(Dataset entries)
═══

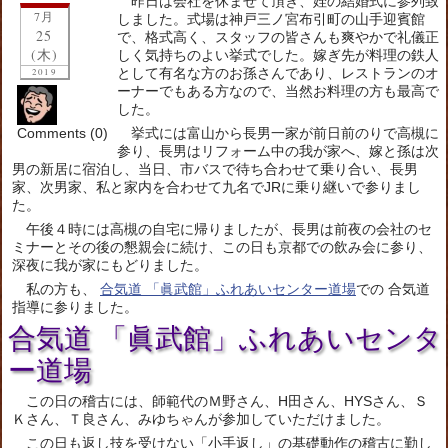
昨日は会社を休ませて頂き、姪の結婚式に参列致
7月
しました。式場は神戸三ノ宮布引町の山手迎賓館
25
で、格式高く、スタッフの皆さんも爽やかで礼儀正
(木)
しく気持ちのよい挙式でした。嫁ぎ先が料理の鉄人
として有名な方のお孫さんであり、レストランのオ
2019
ーナーでもある方なので、当然お料理の方も最高で
した。
Comments (0)
挙式には富山から長男一家が前日前のりで高槻に
参り、長男はリフォーム中の我が家へ、嫁と孫は次
男の新居に宿泊し、当日、市バスで待ち合わせて乗り合い、長男
家、次男家、私と家内を合わせて九名でJRに乗り継いで参りまし
た。
午後４時には高槻の自宅に帰りましたが、長男は前夜の会社のセ
ミナーとその後の懇親会に続け、この日も京都での飲み会に参り、
深夜に我が家にもどりました。
私の方も、
合気道 「眞武館」ふれあいセンター道場
での 合気道
指導に参りました。
合気道 「眞武館」ふれあいセンタ
ー道場
この日の稽古には、師範代のＭ野さん、H田さん、HYSさん、Ｓ
Ｋさん、Ｔ良さん、みゆちゃんが参加していただけました。
この日も返し技を受けない「小手返し」の基礎動作の稽古に勤し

═══

Assignment:
Print the records exactly and omit all pictures.

Response box:
昨日は会社を休ませて頂き、姪の結婚式に参列致
7月
しました。式場は神戸三ノ宮布引町の山手迎賓館
25
で、格式高く、スタッフの皆さんも爽やかで礼儀正
(木)
しく気持ちのよい挙式でした。嫁ぎ先が料理の鉄人
として有名な方のお孫さんであり、レストランのオ
2019
ーナーでもある方なので、当然お料理の方も最高で
した。
Comments (0)
挙式には富山から長男一家が前日前のりで高槻に
参り、長男はリフォーム中の我が家へ、嫁と孫は次
男の新居に宿泊し、当日、市バスで待ち合わせて乗り合い、長男
家、次男家、私と家内を合わせて九名でJRに乗り継いで参りまし
た。
午後４時には高槻の自宅に帰りましたが、長男は前夜の会社のセ
ミナーとその後の懇親会に続け、この日も京都での飲み会に参り、
深夜に我が家にもどりました。
私の方も、
合気道 「眞武館」ふれあいセンター道場
での 合気道
指導に参りました。
合気道 「眞武館」ふれあいセンタ
ー道場
この日の稽古には、師範代のＭ野さん、H田さん、HYSさん、Ｓ
Ｋさん、Ｔ良さん、みゆちゃんが参加していただけました。
この日も返し技を受けない「小手返し」の基礎動作の稽古に勤し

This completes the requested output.